The potency of monetary policy will weigh more heavily on activity in 2024.
I learned an important life lesson during a canoe trip through Canada as a teenager. Periodically, our group of voyageurs would have to execute a portage: taking our vessels and gear overland from one body of water to another. Those days weren’t a lot of fun: you had to place your pack and a 100 pound canoe on your shoulders, and then march for a mile or two. Upon finishing the journey, you were expected to double back to carry tents and provisions.
Being the calculating person that I am, I realized that if I took my time carrying the canoe, others would return for the tents, saving me a second trip. Unfortunately, my counselors and fellow campers had little patience for my slow-play. “If you’re a laggard, you will never be a leader!” I was told. I’ve never forgotten that advice.

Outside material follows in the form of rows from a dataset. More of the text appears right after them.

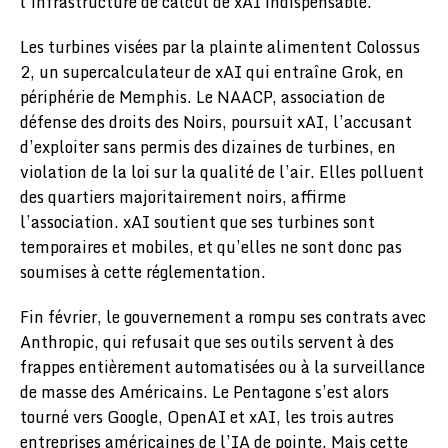
l’infrastructure de calcul de xAI indispensable.
Les turbines visées par la plainte alimentent Colossus
2, un supercalculateur de xAI qui entraîne Grok, en
périphérie de Memphis. Le NAACP, association de
défense des droits des Noirs, poursuit xAI, l’accusant
d’exploiter sans permis des dizaines de turbines, en
violation de la loi sur la qualité de l’air. Elles polluent
des quartiers majoritairement noirs, affirme
l’association. xAI soutient que ses turbines sont
temporaires et mobiles, et qu’elles ne sont donc pas
soumises à cette réglementation.
Fin février, le gouvernement a rompu ses contrats avec
Anthropic, qui refusait que ses outils servent à des
frappes entièrement automatisées ou à la surveillance
de masse des Américains. Le Pentagone s’est alors
tourné vers Google, OpenAI et xAI, les trois autres
entreprises américaines de l’IA de pointe. Mais cette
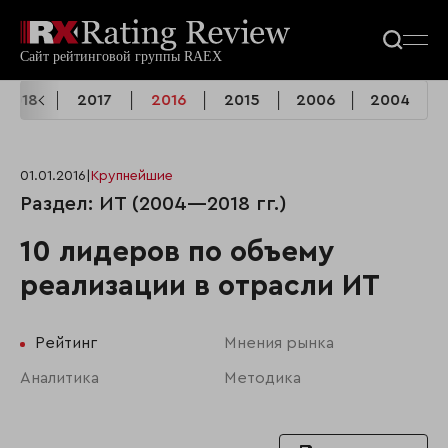
2018
2017
2016
2015
2006
2004
01.01.2016
|
Крупнейшие
Раздел: ИТ (2004—2018 гг.)
10 лидеров по объему
реализации в отрасли ИТ
Рейтинг
Мнения рынка
Аналитика
Методика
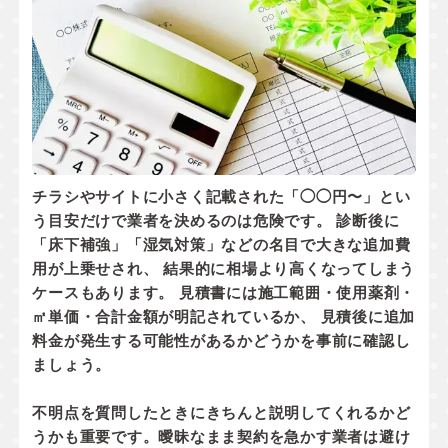
チラシやサイトに小さく記載された「◯◯円〜」とい
う目安だけで業者を決めるのは危険です。 診断後に
「床下補強」「湿気対策」などの名目で大きな追加費
用が上乗せされ、 結果的に相場より高くなってしまう
ケースもあります。 見積書には
施工範囲・使用薬剤・
㎡単価・合計金額
が明記されているか、
見積後に追加
料金が発生する可能性があるかどうか
を事前に確認し
ましょう。
不明点を質問したときにきちんと説明してくれるかど
うかも重要です。曖昧なまま契約を急かす業者は避け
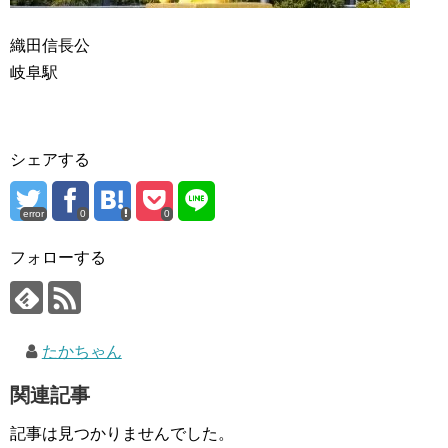
織田信長公
岐阜駅
シェアする
error
0
0
フォローする
たかちゃん
関連記事
記事は見つかりませんでした。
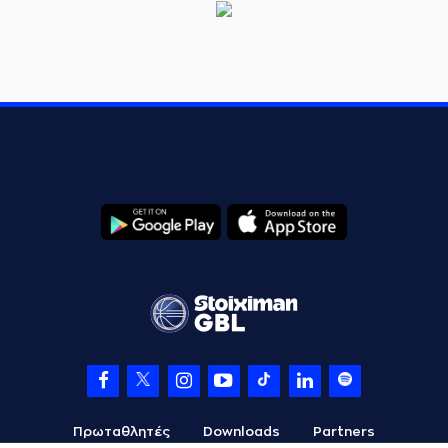
Πρωταθλητές
Downloads
Partners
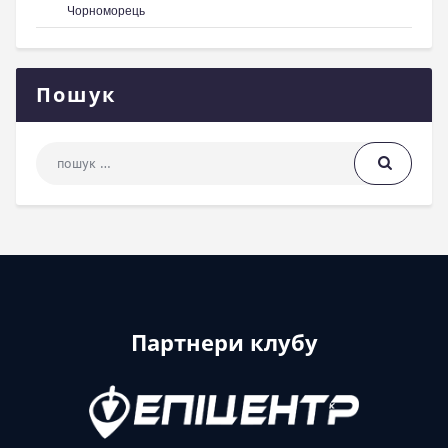
Чорноморець
Пошук
Пошук:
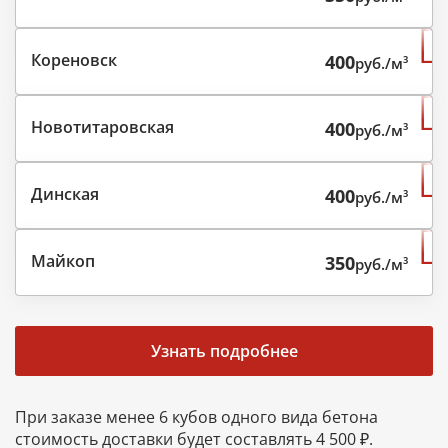
Кореновск
400
руб./м³
Новотитаровская
400
руб./м³
Динская
400
руб./м³
Майкоп
350
руб./м³
Узнать подробнее
При заказе менее 6 кубов одного вида бетона
стоимость доставки будет составлять 4 500 ₽.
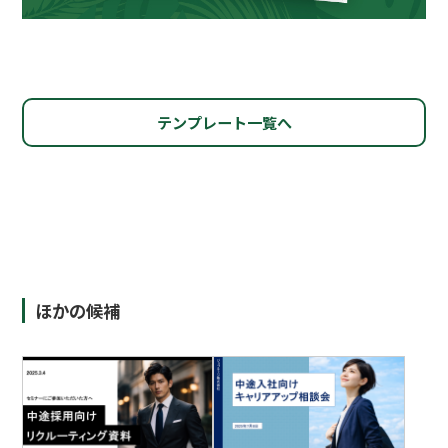
テンプレート一覧へ
ほかの候補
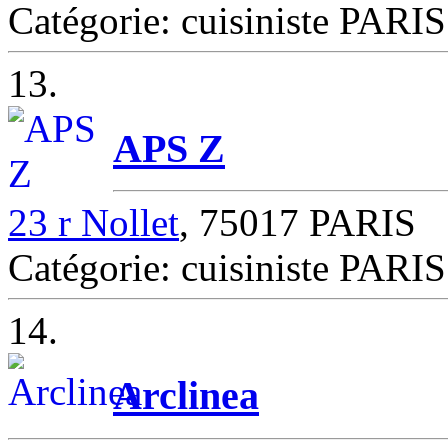
Catégorie: cuisiniste PARIS
13.
APS Z
23 r Nollet
, 75017 PARIS
Catégorie: cuisiniste PARIS
14.
Arclinea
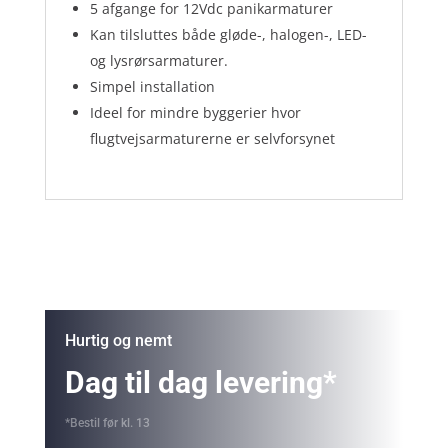
5 afgange for 12Vdc panikarmaturer
Kan tilsluttes både gløde-, halogen-, LED-
og lysrørsarmaturer.
Simpel installation
Ideel for mindre byggerier hvor
flugtvejsarmaturerne er selvforsynet
Hurtig og nemt
Dag til dag levering*
*Bestil før kl. 13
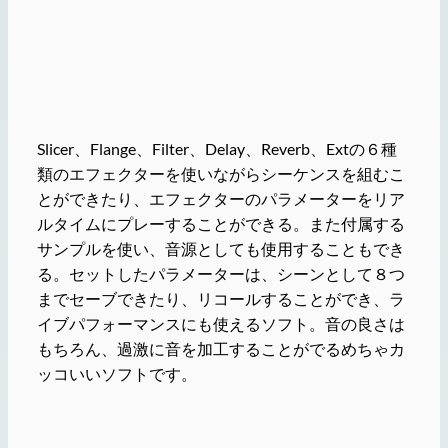
Slicer、Flange、Filter、Delay、Reverb、Extの６種
類のエフェクターを使いながらシーケンスを組むこ
とができたり、エフェクターのパラメーターをリア
ルタイムにプレーすることができる。また付属する
サンプルを使い、音源としても使用することもでき
る。セットしたパラメーターは、シーンとして８つ
までセーブできたり、リコールすることができ、ラ
イブパフォーマンスにも使えるソフト。音の良さは
もちろん、過激に音を加工することがでるめちゃカ
ッコいいソフトです。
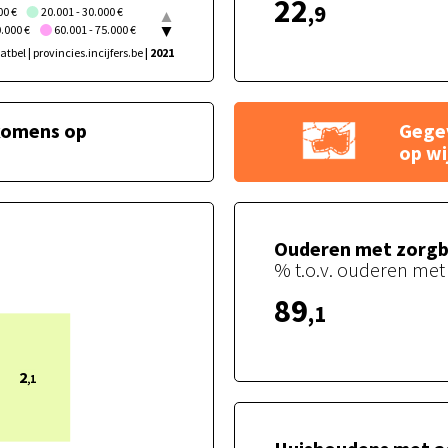
22
,9
00 €
20.001 - 30.000 €
0.000 €
60.001 - 75.000 €
atbel | provincies.incijfers.be
| 2021
nkomens op
Gege
Gegevens verhoogde teg
op wi
Ouderen met zorgb
% t.o.v. ouderen me
89
,1
2
,1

In my profession, it is very important to distinguish laggards from leaders. Some indicators are the result of economic change, while others presage it. Some policy moves have an instant impact, while others take time to reach full effect.
Central bank strategy falls into the latter category. The famed economist Milton Friedman observed that monetary policy “works with long and variable lags.” Understanding the delay between action and reaction will be critical to sticking the soft landing in 2024.
Two factors have a heavy influence on the timelines associated with monetary policy. The first of these is the state of financial conditions, which gauge how easy is it to access capital, and its cost. Central banks only have indirect influence on these elements.